SOURCE MATERIAL →
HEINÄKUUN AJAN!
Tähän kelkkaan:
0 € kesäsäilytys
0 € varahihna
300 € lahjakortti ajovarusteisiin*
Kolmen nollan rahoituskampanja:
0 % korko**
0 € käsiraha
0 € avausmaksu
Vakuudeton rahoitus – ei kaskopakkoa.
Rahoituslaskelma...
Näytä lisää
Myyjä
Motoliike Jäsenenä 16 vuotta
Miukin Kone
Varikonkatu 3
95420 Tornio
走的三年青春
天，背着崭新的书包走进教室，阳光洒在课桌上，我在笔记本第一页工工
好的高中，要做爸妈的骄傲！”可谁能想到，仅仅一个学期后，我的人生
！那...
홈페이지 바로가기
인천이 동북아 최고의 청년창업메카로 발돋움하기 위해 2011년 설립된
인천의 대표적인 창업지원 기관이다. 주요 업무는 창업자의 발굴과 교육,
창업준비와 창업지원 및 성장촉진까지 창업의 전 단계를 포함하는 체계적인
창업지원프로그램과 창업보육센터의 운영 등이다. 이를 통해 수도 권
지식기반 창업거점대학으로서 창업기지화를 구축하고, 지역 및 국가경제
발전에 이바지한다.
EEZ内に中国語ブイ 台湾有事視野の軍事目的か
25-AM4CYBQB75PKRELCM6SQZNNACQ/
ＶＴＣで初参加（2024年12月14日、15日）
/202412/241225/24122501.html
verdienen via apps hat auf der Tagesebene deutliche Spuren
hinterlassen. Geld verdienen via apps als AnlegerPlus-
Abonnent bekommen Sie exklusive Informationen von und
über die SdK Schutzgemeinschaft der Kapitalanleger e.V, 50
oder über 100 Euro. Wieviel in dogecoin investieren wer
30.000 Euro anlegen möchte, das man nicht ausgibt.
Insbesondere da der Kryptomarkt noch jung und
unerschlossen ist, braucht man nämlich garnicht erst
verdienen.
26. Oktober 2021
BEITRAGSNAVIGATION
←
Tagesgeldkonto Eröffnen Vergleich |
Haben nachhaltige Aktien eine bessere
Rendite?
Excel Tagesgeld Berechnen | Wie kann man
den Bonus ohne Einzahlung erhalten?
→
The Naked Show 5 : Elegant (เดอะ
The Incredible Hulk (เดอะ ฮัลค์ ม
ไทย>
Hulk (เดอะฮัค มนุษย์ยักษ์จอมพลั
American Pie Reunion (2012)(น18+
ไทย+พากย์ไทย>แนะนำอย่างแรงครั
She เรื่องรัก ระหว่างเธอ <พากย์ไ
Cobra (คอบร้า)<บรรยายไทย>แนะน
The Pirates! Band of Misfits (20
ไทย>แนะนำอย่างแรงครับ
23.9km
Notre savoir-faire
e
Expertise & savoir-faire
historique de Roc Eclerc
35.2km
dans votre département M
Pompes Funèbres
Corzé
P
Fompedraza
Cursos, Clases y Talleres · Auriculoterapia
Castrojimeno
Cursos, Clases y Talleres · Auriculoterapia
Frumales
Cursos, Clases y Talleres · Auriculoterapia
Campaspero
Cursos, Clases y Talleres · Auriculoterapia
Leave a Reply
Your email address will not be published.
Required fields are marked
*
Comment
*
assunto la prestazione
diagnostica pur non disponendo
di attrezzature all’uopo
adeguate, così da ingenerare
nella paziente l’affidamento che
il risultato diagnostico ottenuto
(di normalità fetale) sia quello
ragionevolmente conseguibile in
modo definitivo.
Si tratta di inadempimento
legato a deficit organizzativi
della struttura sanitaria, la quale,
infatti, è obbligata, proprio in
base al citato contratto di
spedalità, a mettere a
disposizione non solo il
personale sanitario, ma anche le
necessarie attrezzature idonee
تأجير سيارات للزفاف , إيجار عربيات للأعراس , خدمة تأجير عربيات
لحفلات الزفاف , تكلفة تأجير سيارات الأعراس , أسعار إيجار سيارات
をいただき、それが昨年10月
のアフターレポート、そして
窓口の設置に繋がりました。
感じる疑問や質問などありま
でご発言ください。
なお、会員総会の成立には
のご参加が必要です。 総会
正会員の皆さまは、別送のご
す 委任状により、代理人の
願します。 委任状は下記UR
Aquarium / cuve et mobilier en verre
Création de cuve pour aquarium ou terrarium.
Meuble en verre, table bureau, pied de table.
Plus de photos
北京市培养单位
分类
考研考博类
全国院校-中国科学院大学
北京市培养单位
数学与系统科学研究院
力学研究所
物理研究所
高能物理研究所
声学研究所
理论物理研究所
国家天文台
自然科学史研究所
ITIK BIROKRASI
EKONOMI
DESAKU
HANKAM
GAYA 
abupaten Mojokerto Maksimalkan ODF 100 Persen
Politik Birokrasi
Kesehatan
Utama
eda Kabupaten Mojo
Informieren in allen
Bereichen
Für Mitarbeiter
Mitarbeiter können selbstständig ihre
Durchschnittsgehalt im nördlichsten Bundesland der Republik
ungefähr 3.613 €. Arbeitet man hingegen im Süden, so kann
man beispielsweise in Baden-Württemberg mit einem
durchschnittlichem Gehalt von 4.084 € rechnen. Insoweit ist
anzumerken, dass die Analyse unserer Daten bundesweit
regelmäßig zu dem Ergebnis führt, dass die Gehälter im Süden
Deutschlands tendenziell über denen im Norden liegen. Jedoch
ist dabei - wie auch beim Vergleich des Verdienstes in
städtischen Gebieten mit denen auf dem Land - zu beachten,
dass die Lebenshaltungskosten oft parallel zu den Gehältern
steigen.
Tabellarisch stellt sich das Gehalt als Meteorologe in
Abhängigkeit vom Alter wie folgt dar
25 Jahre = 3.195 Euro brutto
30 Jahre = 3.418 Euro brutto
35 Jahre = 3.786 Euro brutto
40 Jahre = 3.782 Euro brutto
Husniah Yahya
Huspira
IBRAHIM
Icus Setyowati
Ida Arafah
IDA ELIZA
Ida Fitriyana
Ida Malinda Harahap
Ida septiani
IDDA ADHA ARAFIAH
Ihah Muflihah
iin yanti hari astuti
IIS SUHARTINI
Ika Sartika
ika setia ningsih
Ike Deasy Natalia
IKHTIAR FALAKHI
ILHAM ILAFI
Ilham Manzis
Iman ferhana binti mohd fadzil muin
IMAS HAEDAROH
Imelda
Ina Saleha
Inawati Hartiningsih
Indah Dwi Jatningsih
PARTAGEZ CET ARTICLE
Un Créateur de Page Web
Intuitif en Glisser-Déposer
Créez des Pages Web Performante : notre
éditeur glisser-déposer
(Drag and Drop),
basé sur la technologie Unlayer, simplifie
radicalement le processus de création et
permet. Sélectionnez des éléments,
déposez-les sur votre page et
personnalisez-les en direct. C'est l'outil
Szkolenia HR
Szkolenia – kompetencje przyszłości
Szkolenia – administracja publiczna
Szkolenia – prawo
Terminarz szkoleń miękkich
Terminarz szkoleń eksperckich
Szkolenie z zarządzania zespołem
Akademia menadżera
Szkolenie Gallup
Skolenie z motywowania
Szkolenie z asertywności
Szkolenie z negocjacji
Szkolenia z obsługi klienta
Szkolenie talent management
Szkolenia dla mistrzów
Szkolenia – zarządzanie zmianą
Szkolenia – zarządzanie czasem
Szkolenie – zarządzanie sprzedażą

TO DO → The answer must consist of every line in the records above that contains the word "พากย".

ANSWER SECTION →
ไทย+พากย์ไทย>แนะนำอย่างแรงครั
She เรื่องรัก ระหว่างเธอ <พากย์ไ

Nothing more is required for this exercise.